5. What major technological changes could affect air quality in the future?

  • Effective removal of sulfur and nitrogen from coal reducing the prevalence of acid rain in the atmosphere.
  • Dismantling of nuclear reactors at the end of their service life and safe disposal of nuclear waste products.
  • Removal of many air pollutants from fossil fuel combustion processes.
  • Transition from gasoline powered vehicles to electric powered.
  • New communication technologies, like fiber optics, that lead to a redistribution of work and work patterns.

These issue lists and the discussion leading to their formation helps to build a foundation of knowledge for the visioning process. In environmental visioning, it is important to identify the end product or "vision" in the most concrete terms possible. The focus should be on the condition or conditions that must exist for the achievement of environmental sustainability in a specific area of concern. In an industrial area, for example, levels of particulate matter from industries, power plants, heating plants, and automobiles reduced from three times to twice the "allowable" level in the fifth year and reduced to allowable levels by the end of the tenth year.

Trainers note: Print this example on newsprint ahead of time and refer to it at this point in the presentation. In large letters on the next sheet, print the words, WHAT DO YOU WANT? On the next page, print the word HOW? On the page after that, print the word OBSTACLES. Turn to these pages at the appropriate point in the following presentation.
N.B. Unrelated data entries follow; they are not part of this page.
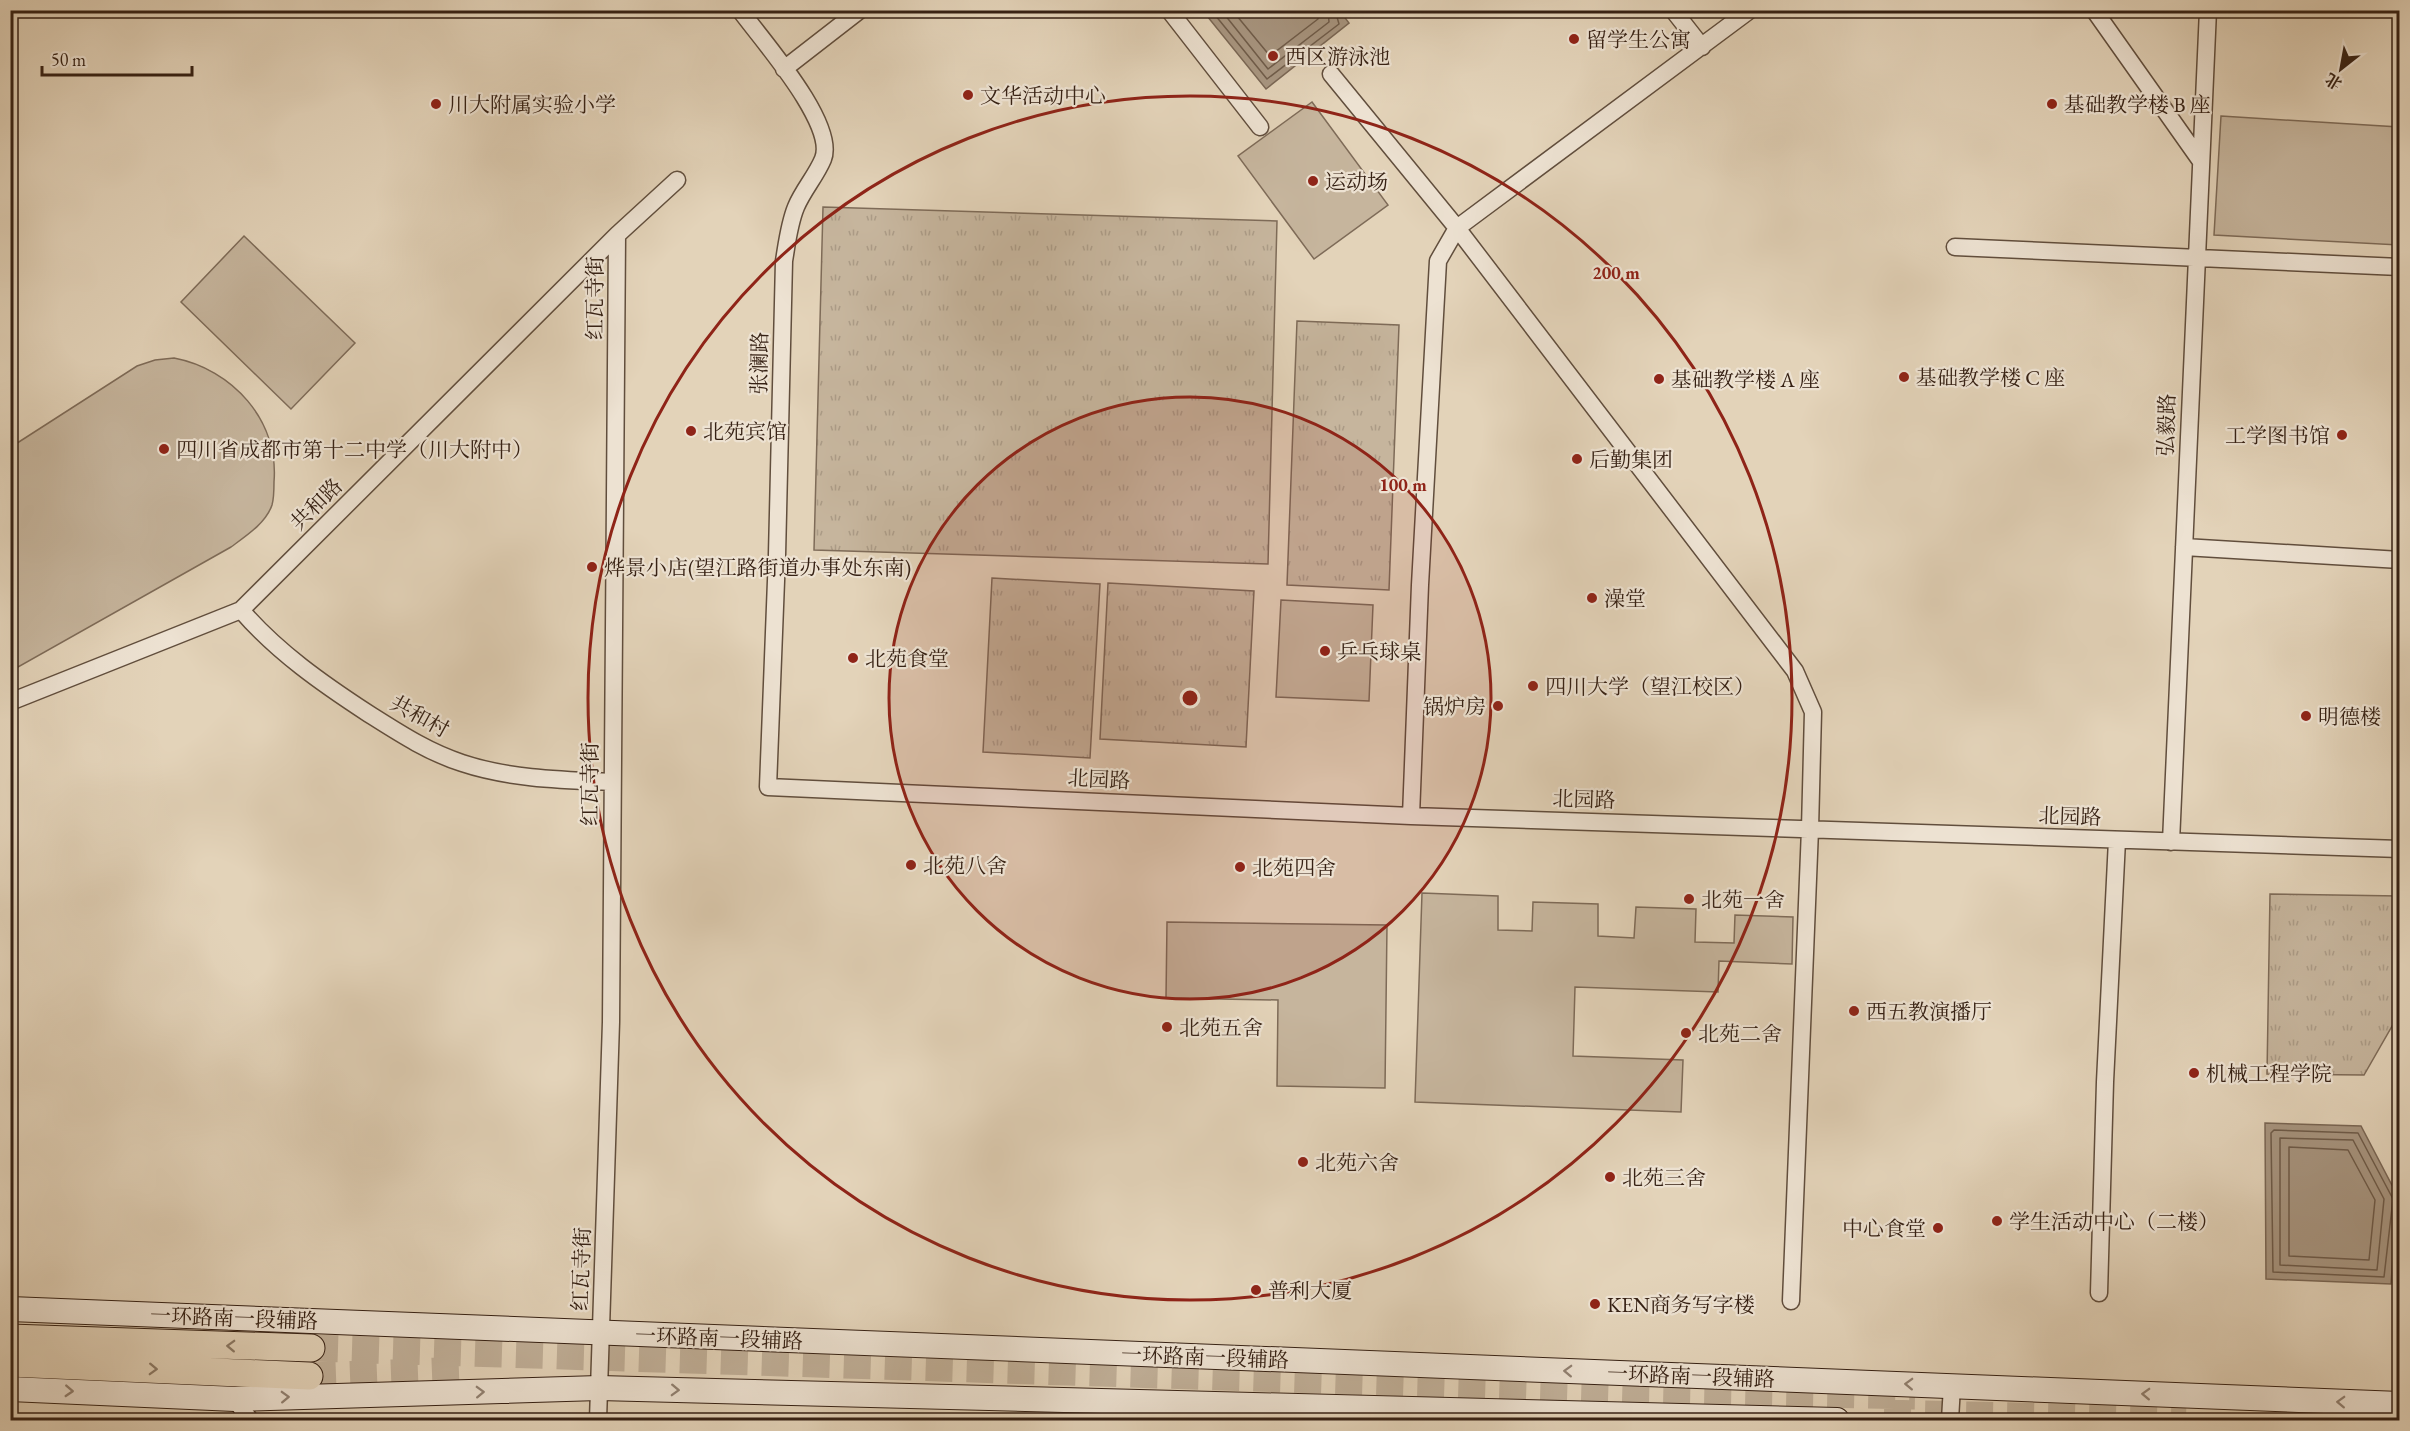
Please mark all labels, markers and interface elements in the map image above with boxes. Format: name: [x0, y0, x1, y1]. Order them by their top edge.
place label: 留学生公寓: [1586, 26, 1691, 53]
marker: 留学生公寓: [1567, 32, 1581, 46]
scale bar: [42, 39, 192, 77]
north arrow: [2311, 39, 2371, 99]
place label: 西区游泳池: [1285, 43, 1390, 70]
text: 50 m: [51, 48, 86, 71]
marker: 西区游泳池: [1266, 49, 1280, 63]
text: 北: [2321, 68, 2346, 95]
place label: 文华活动中心: [980, 82, 1106, 109]
marker: 文华活动中心: [961, 88, 975, 102]
place label: 川大附属实验小学: [448, 91, 616, 118]
place label: 基础教学楼 B 座: [2064, 91, 2211, 118]
marker: 川大附属实验小学: [429, 97, 443, 111]
marker: 基础教学楼 B 座: [2045, 97, 2059, 111]
place label: 运动场: [1325, 168, 1388, 195]
marker: 运动场: [1306, 174, 1320, 188]
street label: 红瓦寺街: [581, 256, 608, 340]
text: 200 m: [1592, 261, 1640, 284]
street label: 张澜路: [745, 331, 773, 395]
place label: 基础教学楼 C 座: [1916, 364, 2065, 391]
place label: 基础教学楼 A 座: [1671, 366, 1820, 393]
marker: 基础教学楼 C 座: [1897, 370, 1911, 384]
marker: 基础教学楼 A 座: [1652, 372, 1666, 386]
street label: 弘毅路: [2151, 393, 2181, 457]
place label: 北苑宾馆: [703, 418, 787, 445]
place label: 工学图书馆: [2225, 422, 2330, 449]
marker: 北苑宾馆: [684, 424, 698, 438]
marker: 工学图书馆: [2335, 428, 2349, 442]
place label: 四川省成都市第十二中学（川大附中）: [176, 436, 533, 463]
marker: 四川省成都市第十二中学（川大附中）: [157, 442, 171, 456]
place label: 后勤集团: [1589, 446, 1673, 473]
marker: 后勤集团: [1570, 452, 1584, 466]
street label: 共和路: [284, 472, 348, 536]
text: 100 m: [1379, 473, 1427, 496]
place label: 烨景小店(望江路街道办事处东南): [604, 554, 911, 581]
marker: 烨景小店(望江路街道办事处东南): [585, 560, 599, 574]
place label: 澡堂: [1604, 585, 1646, 612]
marker: 澡堂: [1585, 591, 1599, 605]
place label: 乒乓球桌: [1337, 638, 1421, 665]
marker: 乒乓球桌: [1318, 644, 1332, 658]
place label: 北苑食堂: [865, 645, 949, 672]
marker: 北苑食堂: [846, 651, 860, 665]
place label: 四川大学（望江校区）: [1545, 673, 1755, 700]
marker: 四川大学（望江校区）: [1526, 679, 1540, 693]
centre of rings: [1180, 688, 1200, 708]
street label: 共和村: [386, 689, 454, 743]
place label: 锅炉房: [1423, 693, 1486, 720]
marker: 锅炉房: [1491, 699, 1505, 713]
place label: 明德楼: [2318, 703, 2381, 730]
marker: 明德楼: [2299, 709, 2313, 723]
street label: 红瓦寺街: [576, 742, 603, 826]
street label: 北园路: [1067, 764, 1131, 794]
street label: 北园路: [1552, 784, 1616, 814]
street label: 北园路: [2038, 801, 2102, 831]
place label: 北苑八舍: [923, 852, 1007, 879]
place label: 北苑四舍: [1252, 854, 1336, 881]
marker: 北苑八舍: [904, 858, 918, 872]
marker: 北苑四舍: [1233, 860, 1247, 874]
place label: 北苑一舍: [1701, 886, 1785, 913]
marker: 北苑一舍: [1682, 892, 1696, 906]
place label: 西五教演播厅: [1866, 998, 1992, 1025]
marker: 西五教演播厅: [1847, 1004, 1861, 1018]
place label: 北苑五舍: [1179, 1014, 1263, 1041]
marker: 北苑五舍: [1160, 1020, 1174, 1034]
place label: 北苑二舍: [1698, 1020, 1782, 1047]
marker: 北苑二舍: [1679, 1026, 1693, 1040]
place label: 机械工程学院: [2206, 1060, 2332, 1087]
marker: 机械工程学院: [2187, 1066, 2201, 1080]
place label: 北苑六舍: [1315, 1149, 1399, 1176]
marker: 北苑六舍: [1296, 1155, 1310, 1169]
place label: 北苑三舍: [1622, 1164, 1706, 1191]
marker: 北苑三舍: [1603, 1170, 1617, 1184]
place label: 学生活动中心（二楼）: [2009, 1208, 2219, 1235]
marker: 学生活动中心（二楼）: [1990, 1214, 2004, 1228]
place label: 中心食堂: [1842, 1215, 1926, 1242]
marker: 中心食堂: [1931, 1221, 1945, 1235]
street label: 红瓦寺街: [566, 1227, 596, 1311]
place label: 普利大厦: [1268, 1277, 1352, 1304]
marker: 普利大厦: [1249, 1283, 1263, 1297]
place label: KEN商务写字楼: [1607, 1291, 1755, 1318]
marker: KEN商务写字楼: [1588, 1297, 1602, 1311]
street label: 一环路南一段辅路: [150, 1302, 318, 1334]
street label: 一环路南一段辅路: [635, 1322, 803, 1354]
one-way arrow: [227, 1339, 236, 1352]
street label: 一环路南一段辅路: [1121, 1341, 1289, 1373]
street label: 一环路南一段辅路: [1607, 1360, 1775, 1392]
one-way arrow: [148, 1363, 157, 1376]
one-way arrow: [1563, 1365, 1572, 1378]
one-way arrow: [1905, 1378, 1914, 1391]
one-way arrow: [670, 1384, 679, 1397]
one-way arrow: [64, 1385, 73, 1398]
one-way arrow: [475, 1385, 484, 1398]
one-way arrow: [2142, 1388, 2151, 1400]
one-way arrow: [280, 1391, 289, 1404]
one-way arrow: [2337, 1396, 2346, 1408]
In approaching this task, focus your thinking on one simple question (in relation to their environmental area of concern): What do you want? In the search for an answer to the question, avoid thinking about how to get it. This kind of thinking causes confusion. If you try to find the way to get somewhere before you know where you want to go, you can expect confusion to accompany the journey.

Shifting the focus from what you want to how [see note] it can be achieved also leads to doubts about whether or not the vision is achievable at all. Once doubt surfaces, it is quickly reinforced by others who say: "be practical; be more realistic; consider the magnitude of what you're up against." Public officials who are preoccupied with the how quickly lose sight of the why and can be readily persuaded to abandon the quest for sustainability.

Confusion also results when you qualify what you want by becoming preoccupied with the obstacles [see note] that stand in the way (concerns about financing, political feasibility, technological capacity). Instead of a description of what you really want, your vision gets blurred and is reduced to the best you can hope for under the circumstances." This is a good way to repeat history; but, it's a poor way to bring something new into existence.

Keep in mind that for every urban place that has been stopped in achieving its environmental vision because of difficult circumstances, there is an urban place somewhere in the world with similar circumstances that has achieved and even exceeded its vision. Knowledge that there are "benchmark" places in the world can encourage the search for environmental visions that do not depend for their achievement on current policies, practices, and technologies. This is known as an exercise in creative thinking, an indispensable tool of all visionaries and planners.

Review:

A vision of sustainability is a "snapshot" of the future we want to bring into existence for ourselves and for our children. More accurately, a vision of sustainability is a composite of snapshots, each focusing on a category of future environmentally-related events?social, economic, political, technological?that together create an ideal picture of how things will and must be. Creating and holding to a vision takes persistence, commitment and hard work. Potent forces within a council or outside can destroy or distort the vision. Staying on track means not becoming preoccupied with how to achieve the vision before becoming committed to why, and not becoming overwhelmed by the obstacles that always confront any significant effort by responsible officials to change things for the better.